TEXT:
——————

1979: Incoming Conservative government abolishes exchange controls, allowing companies to easily move large amounts of money into tax havens. And British banks set up “off shore deposit takers” in the UK’s crown dependencies for clients who wanted to avoid UK taxes.

1981 : A House of Lords judgement in a tax case concluded that schemes which aimed to produce a non-taxable gain and a tax-deductible loss should be looked at in their entirety, not as a set of separate transactions. This approach was known as the “Ramsay Principle

1984 : Chancellor Lawson legislates to stop tax profits being sent to tax havens, but according to Brooks, the legislation was “full of loopholes requiring remedial action in almost every subsequent finance bill.”

1990s : Tax law was completely overhauled so that it could deal with financial concepts such as derivatives. Unfortunately, the resulting legislation, according to Brooks was very complex and had many overlapping areas

1999 : Brown abolished “Advance Corporation Tax”. This was a tax on company dividends that was hard to avoid and meant that companies had to pay 20% on their dividends from profits anywhere in the world (which they could then offset against corporation tax). With its removal, companies were incentivised to reduce taxable profits.

2002: The year of the “Hartnett Review” which signalled a wish to be an “enabler as well as a regulator” and achnowledged only “a small number” of companies of having “aggressive” tax plans.(see also here)

——————

PROVIDED DATA:
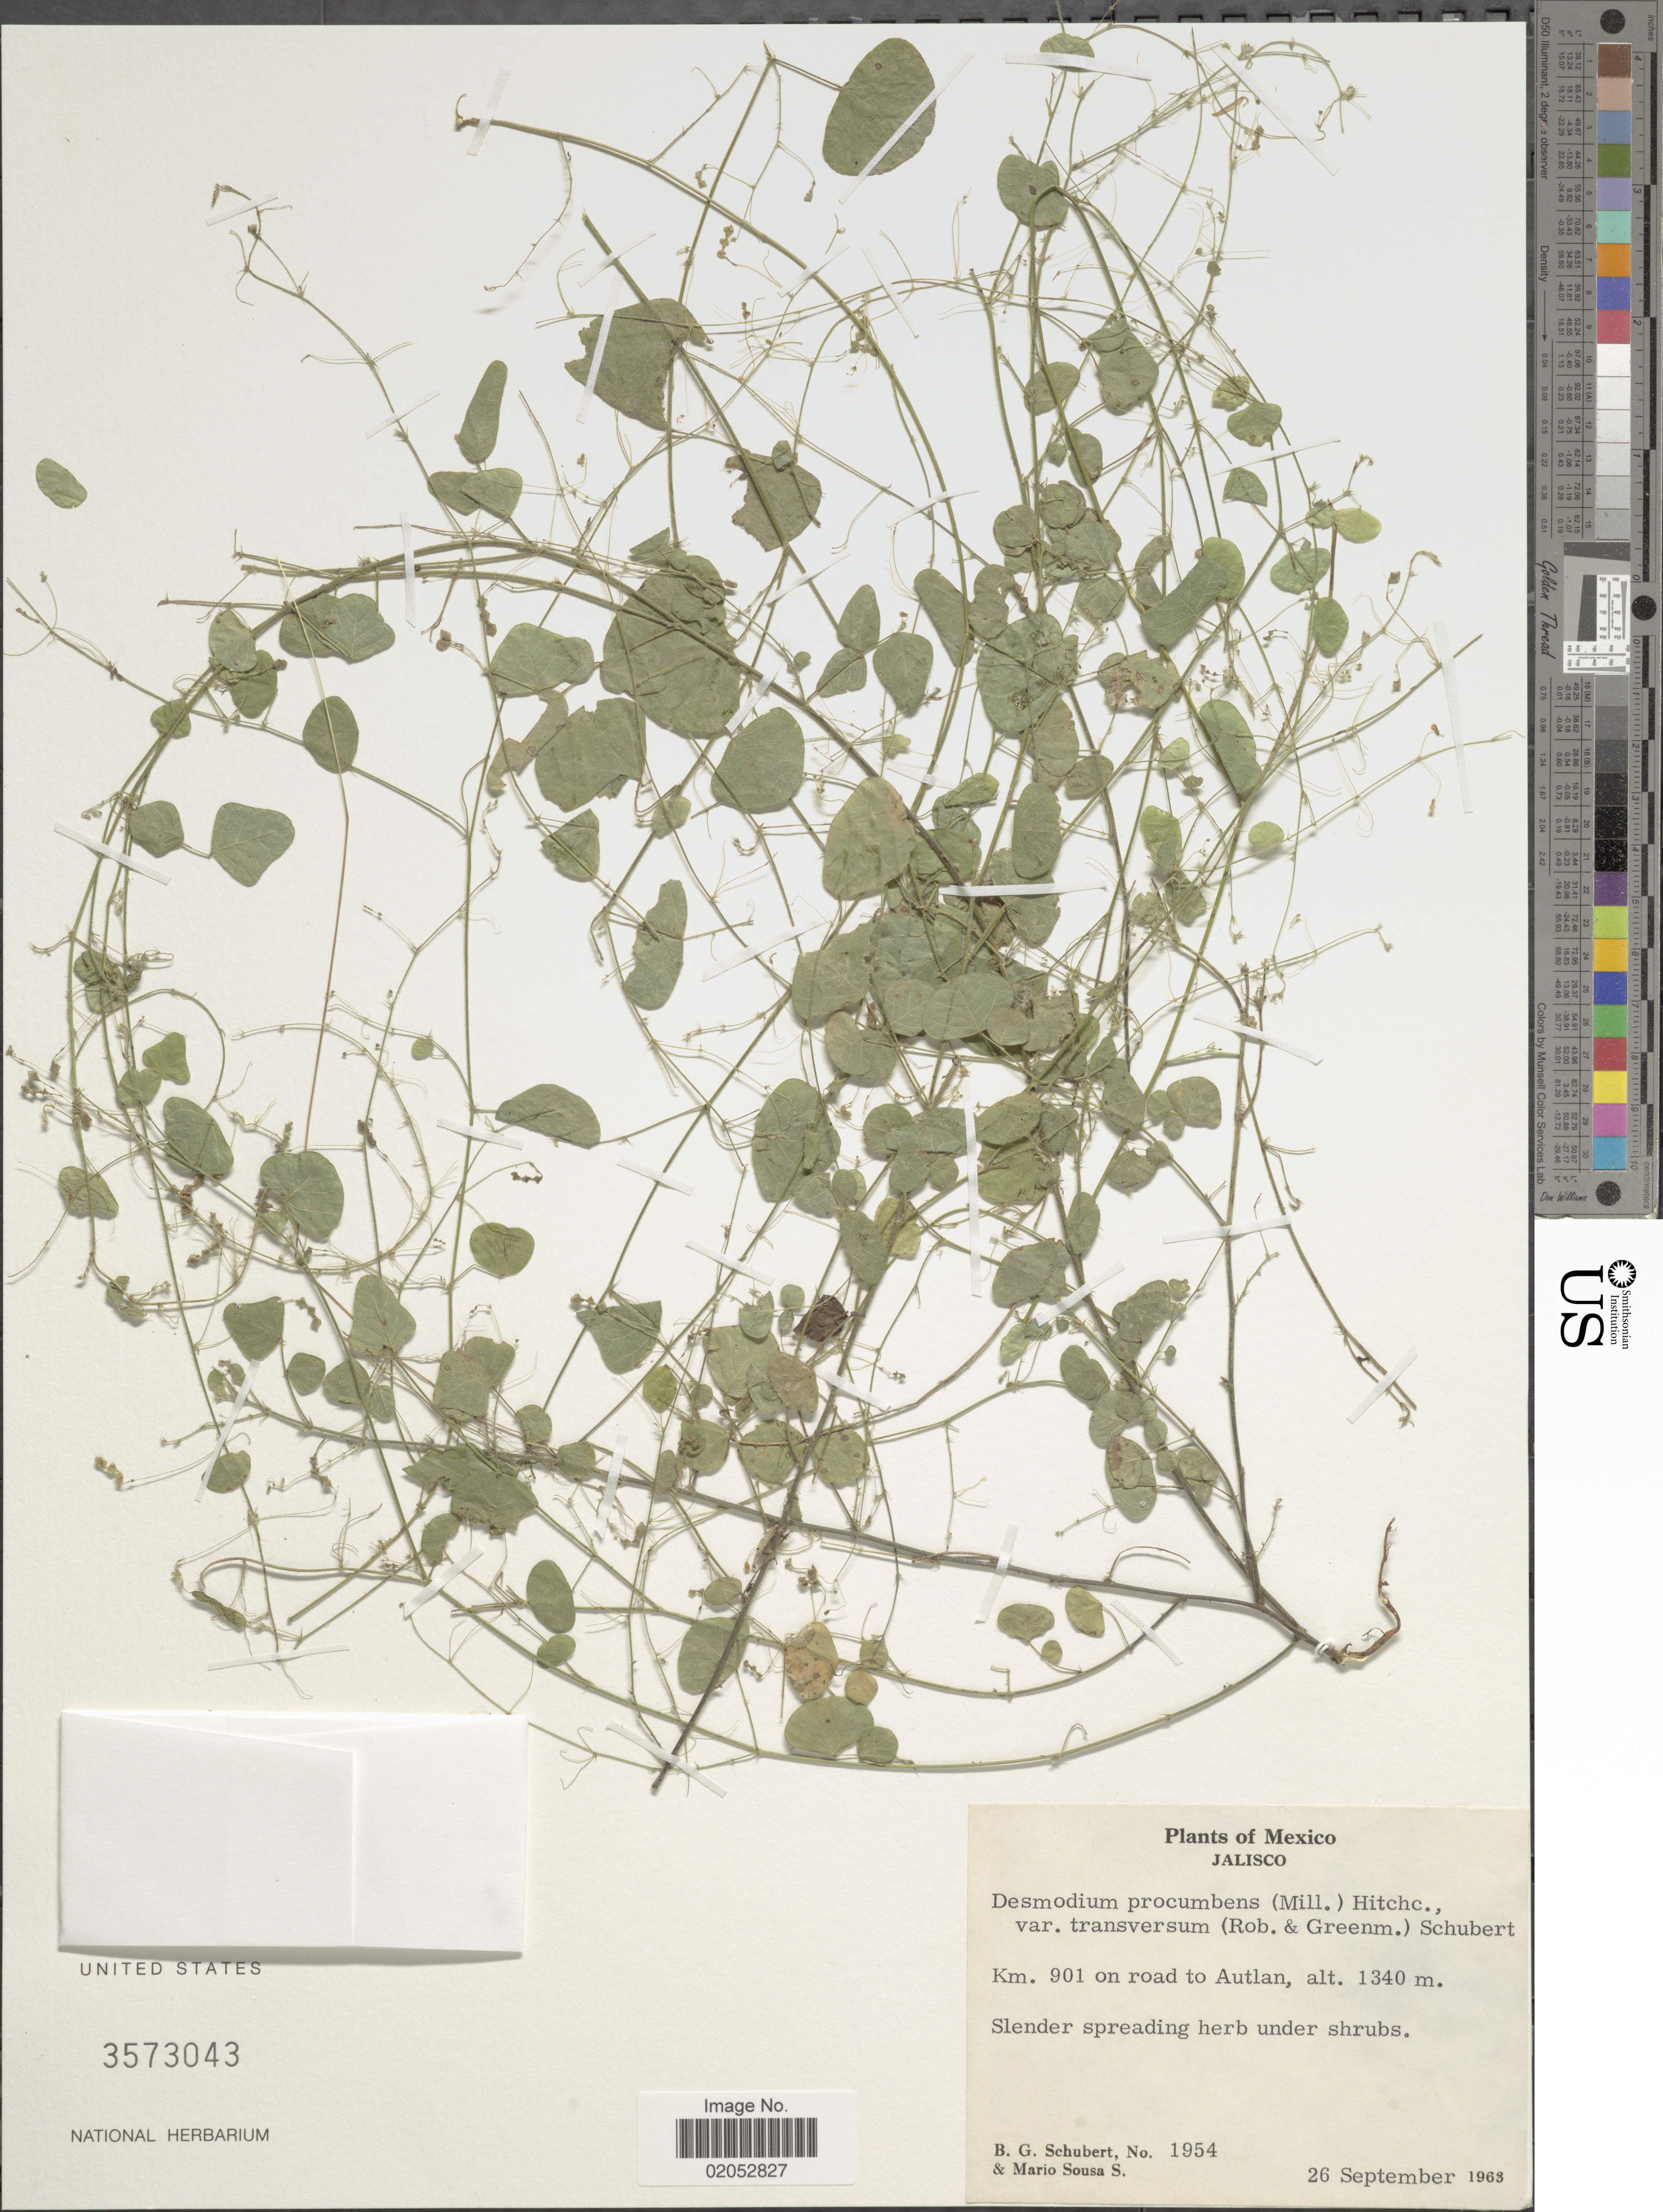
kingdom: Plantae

——————

REQUIREMENT 1: In the tax history timeline, copy everything from "2002: The year" down to "plans.(see also here)", swapping "regulator" for "watchdog".
REQUIREMENT 2: Rewrite the paragraph of the tax timeline that begins "1999 : Brown abolished" more briefly, keeping its main facts.
REQUIREMENT 3: Take the tax avoidance timeline further from where it stops.

RIGHT ANSWER 1:
2002: The year of the “Hartnett Review” which signalled a wish to be an “enabler as well as a watchdog” and achnowledged only “a small number” of companies of having “aggressive” tax plans.(see also here)

RIGHT ANSWER 2: In 1999, Brown abolished Advance Corporation Tax. This hard-to-avoid tax made companies pay 20% on dividends from profits earned anywhere in the world, an amount they could then offset against corporation tax. Its removal gave companies an incentive to reduce their taxable profits.

RIGHT ANSWER 3:
2004 : Labour introduced the “disclosure” scheme whereby tax schemes had be declared in advance. According to Brooks, this “proved the most effective single anti-tax avoidance measure on record”, preventing some £12.5bn (and 62 different schemes) in its first five years of operation.

In addition, some income tax and national insurance avoidance schemes were now shut down retrospectively, but retrospective taxation was not extended to corporate tax schemes.

2005 : The Inland Revenue and Customs & Excise were merged to form HMRC. There were some 25,000 job cuts in an “efficiency” drive that, according to Brooks “even the Treasury and HMRC managers knew would cost the Exchequer far more than in lost tax than it saved in staff costs”

And Gordon Brown made a speech to the CBI which said regulation by government would be “not just a light touch but a limited touch”

According to Brooks, multinational companies had two main complaints :

1) They didn’t like having to bring the tax on overseas profits up to UK levels when bringing those profits back to the UK

2) They didn’t like the “controlled foreign companies” laws (brought in by Lawson in 1984) as these taxed profits that were sent to tax havens.

By 2009, lobbying by multinationals had achieved both of these desired aims.

Customers trying to withdraw savings from Northern Rock, 2007

Brooks has commented:

“..just 600 staff in the Revenue's large business service handle 700 groups of companies. By contrast, a single sale and leaseback project by Tesco took 90 lawyers to organise…”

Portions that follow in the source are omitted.